(Dataset entries)
╭──

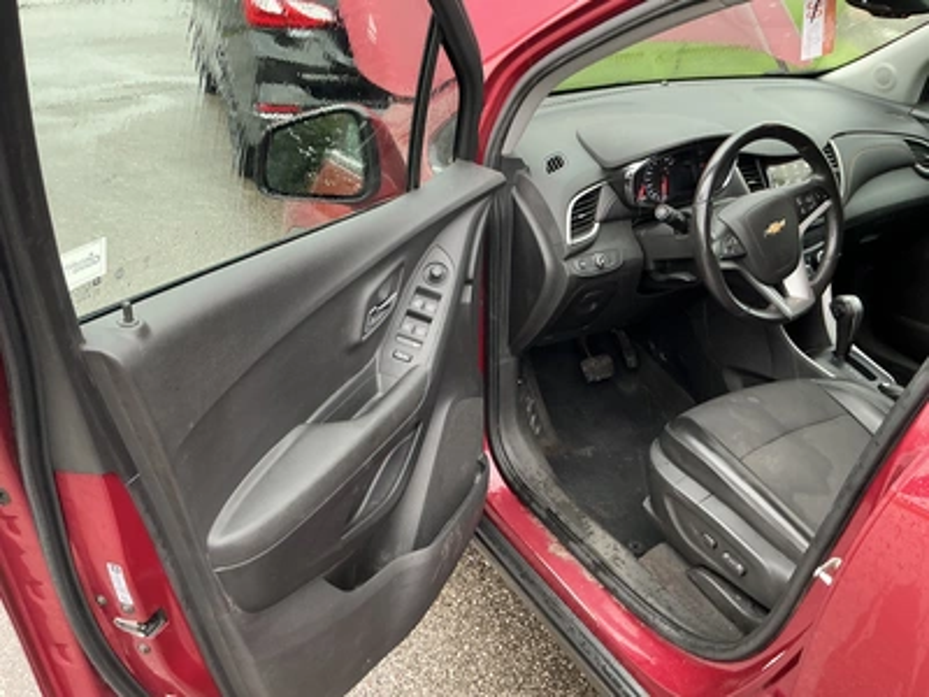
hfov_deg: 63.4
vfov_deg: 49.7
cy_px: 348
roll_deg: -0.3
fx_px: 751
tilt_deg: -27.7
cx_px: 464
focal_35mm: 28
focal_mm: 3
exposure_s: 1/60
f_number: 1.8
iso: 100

╰──
╭──

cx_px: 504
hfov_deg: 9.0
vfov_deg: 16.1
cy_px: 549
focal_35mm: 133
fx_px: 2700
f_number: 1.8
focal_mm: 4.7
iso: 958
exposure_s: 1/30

╰──

* ASSIGNED TASK
Beginning at the line above with "hfov_deg: 9.0" and finishing at the line with "exposure_s: 1/30", return each line exactly and return nothing else.

* PROBLEM SOLUTION
hfov_deg: 9.0
vfov_deg: 16.1
cy_px: 549
focal_35mm: 133
fx_px: 2700
f_number: 1.8
focal_mm: 4.7
iso: 958
exposure_s: 1/30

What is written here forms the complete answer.